*Exercise details*.
Among the records below, one line contains "166 328 11.73"; copy that line and all that follow it, exactly as written.

*Records*.
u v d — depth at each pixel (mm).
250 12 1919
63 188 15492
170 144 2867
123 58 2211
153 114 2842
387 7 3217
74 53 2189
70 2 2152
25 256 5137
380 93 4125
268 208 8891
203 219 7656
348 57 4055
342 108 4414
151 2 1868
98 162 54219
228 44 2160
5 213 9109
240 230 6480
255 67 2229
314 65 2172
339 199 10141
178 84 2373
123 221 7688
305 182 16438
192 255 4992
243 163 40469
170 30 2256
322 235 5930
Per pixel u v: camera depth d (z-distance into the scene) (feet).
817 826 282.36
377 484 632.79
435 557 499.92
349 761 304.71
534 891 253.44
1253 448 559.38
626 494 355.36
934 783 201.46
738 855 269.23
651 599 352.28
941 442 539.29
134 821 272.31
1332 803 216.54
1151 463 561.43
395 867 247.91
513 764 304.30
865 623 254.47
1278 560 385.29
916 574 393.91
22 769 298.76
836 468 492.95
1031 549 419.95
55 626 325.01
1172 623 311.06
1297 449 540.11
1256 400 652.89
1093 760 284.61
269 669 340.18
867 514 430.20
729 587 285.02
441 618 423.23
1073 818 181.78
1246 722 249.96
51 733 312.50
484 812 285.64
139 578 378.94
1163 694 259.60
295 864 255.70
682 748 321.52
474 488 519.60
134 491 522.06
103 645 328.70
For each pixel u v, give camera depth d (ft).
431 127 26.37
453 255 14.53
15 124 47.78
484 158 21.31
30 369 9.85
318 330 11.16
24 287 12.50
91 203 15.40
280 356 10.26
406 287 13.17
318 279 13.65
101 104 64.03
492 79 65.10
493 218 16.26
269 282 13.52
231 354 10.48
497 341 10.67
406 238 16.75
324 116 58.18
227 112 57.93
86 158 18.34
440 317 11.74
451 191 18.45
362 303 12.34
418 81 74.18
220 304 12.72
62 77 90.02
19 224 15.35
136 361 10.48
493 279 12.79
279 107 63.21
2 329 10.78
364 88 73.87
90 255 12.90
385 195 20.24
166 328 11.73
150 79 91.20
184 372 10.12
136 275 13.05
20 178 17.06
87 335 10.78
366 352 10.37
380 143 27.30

*Your response*.
166 328 11.73
150 79 91.20
184 372 10.12
136 275 13.05
20 178 17.06
87 335 10.78
366 352 10.37
380 143 27.30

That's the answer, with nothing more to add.